» Assignment: Please rewrite every line of the listing below as a numbered list, leaving out any blank lines.

━━━ Information shown ━━━

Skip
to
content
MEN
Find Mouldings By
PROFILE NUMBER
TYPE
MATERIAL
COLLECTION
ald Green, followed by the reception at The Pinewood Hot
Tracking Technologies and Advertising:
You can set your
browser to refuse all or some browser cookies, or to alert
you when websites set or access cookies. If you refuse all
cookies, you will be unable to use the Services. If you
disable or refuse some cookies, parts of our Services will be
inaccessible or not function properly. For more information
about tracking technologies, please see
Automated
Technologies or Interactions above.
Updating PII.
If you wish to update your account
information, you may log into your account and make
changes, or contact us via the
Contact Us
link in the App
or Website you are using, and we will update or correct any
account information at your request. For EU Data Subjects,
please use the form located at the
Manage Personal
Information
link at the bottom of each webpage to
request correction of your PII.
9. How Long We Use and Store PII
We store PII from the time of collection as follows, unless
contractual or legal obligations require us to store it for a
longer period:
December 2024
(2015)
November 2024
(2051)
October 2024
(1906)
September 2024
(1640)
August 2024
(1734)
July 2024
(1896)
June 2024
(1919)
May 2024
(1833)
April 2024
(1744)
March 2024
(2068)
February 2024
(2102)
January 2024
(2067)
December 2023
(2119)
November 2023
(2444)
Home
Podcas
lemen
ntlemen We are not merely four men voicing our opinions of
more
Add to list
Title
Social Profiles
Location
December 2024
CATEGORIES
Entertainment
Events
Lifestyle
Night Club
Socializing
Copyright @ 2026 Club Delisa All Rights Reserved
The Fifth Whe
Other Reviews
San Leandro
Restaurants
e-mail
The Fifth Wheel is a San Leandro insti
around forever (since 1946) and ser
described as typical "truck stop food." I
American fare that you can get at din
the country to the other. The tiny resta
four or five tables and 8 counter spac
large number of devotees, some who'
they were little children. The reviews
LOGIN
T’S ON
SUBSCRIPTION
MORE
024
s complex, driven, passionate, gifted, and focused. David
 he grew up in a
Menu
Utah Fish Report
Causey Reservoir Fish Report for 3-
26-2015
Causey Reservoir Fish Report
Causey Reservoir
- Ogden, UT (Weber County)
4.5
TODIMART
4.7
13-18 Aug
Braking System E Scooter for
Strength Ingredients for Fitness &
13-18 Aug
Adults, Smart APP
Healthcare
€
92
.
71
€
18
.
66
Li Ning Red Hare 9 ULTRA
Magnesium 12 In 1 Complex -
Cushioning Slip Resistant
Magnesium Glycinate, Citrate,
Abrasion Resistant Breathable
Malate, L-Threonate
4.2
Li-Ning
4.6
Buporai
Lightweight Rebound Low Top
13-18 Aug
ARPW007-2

━━━

» Answer box:
1. Skip
2. to
3. content
4. MEN
5. Find Mouldings By
6. PROFILE NUMBER
7. TYPE
8. MATERIAL
9. COLLECTION
10. ald Green, followed by the reception at The Pinewood Hot
11. Tracking Technologies and Advertising:
12. You can set your
13. browser to refuse all or some browser cookies, or to alert
14. you when websites set or access cookies. If you refuse all
15. cookies, you will be unable to use the Services. If you
16. disable or refuse some cookies, parts of our Services will be
17. inaccessible or not function properly. For more information
18. about tracking technologies, please see
19. Automated
20. Technologies or Interactions above.
21. Updating PII.
22. If you wish to update your account
23. information, you may log into your account and make
24. changes, or contact us via the
25. Contact Us
26. link in the App
27. or Website you are using, and we will update or correct any
28. account information at your request. For EU Data Subjects,
29. please use the form located at the
30. Manage Personal
31. Information
32. link at the bottom of each webpage to
33. request correction of your PII.
34. 9. How Long We Use and Store PII
35. We store PII from the time of collection as follows, unless
36. contractual or legal obligations require us to store it for a
37. longer period:
38. December 2024
39. (2015)
40. November 2024
41. (2051)
42. October 2024
43. (1906)
44. September 2024
45. (1640)
46. August 2024
47. (1734)
48. July 2024
49. (1896)
50. June 2024
51. (1919)
52. May 2024
53. (1833)
54. April 2024
55. (1744)
56. March 2024
57. (2068)
58. February 2024
59. (2102)
60. January 2024
61. (2067)
62. December 2023
63. (2119)
64. November 2023
65. (2444)
66. Home
67. Podcas
68. lemen
69. ntlemen We are not merely four men voicing our opinions of
70. more
71. Add to list
72. Title
73. Social Profiles
74. Location
75. December 2024
76. CATEGORIES
77. Entertainment
78. Events
79. Lifestyle
80. Night Club
81. Socializing
82. Copyright @ 2026 Club Delisa All Rights Reserved
83. The Fifth Whe
84. Other Reviews
85. San Leandro
86. Restaurants
87. e-mail
88. The Fifth Wheel is a San Leandro insti
89. around forever (since 1946) and ser
90. described as typical "truck stop food." I
91. American fare that you can get at din
92. the country to the other. The tiny resta
93. four or five tables and 8 counter spac
94. large number of devotees, some who'
95. they were little children. The reviews
96. LOGIN
97. T’S ON
98. SUBSCRIPTION
99. MORE
100. 024
101. s complex, driven, passionate, gifted, and focused. David
102.  he grew up in a
103. Menu
104. Utah Fish Report
105. Causey Reservoir Fish Report for 3-
106. 26-2015
107. Causey Reservoir Fish Report
108. Causey Reservoir
109. - Ogden, UT (Weber County)
110. 4.5
111. TODIMART
112. 4.7
113. 13-18 Aug
114. Braking System E Scooter for
115. Strength Ingredients for Fitness &
116. 13-18 Aug
117. Adults, Smart APP
118. Healthcare
119. €
120. 92
121. .
122. 71
123. €
124. 18
125. .
126. 66
127. Li Ning Red Hare 9 ULTRA
128. Magnesium 12 In 1 Complex -
129. Cushioning Slip Resistant
130. Magnesium Glycinate, Citrate,
131. Abrasion Resistant Breathable
132. Malate, L-Threonate
133. 4.2
134. Li-Ning
135. 4.6
136. Buporai
137. Lightweight Rebound Low Top
138. 13-18 Aug
139. ARPW007-2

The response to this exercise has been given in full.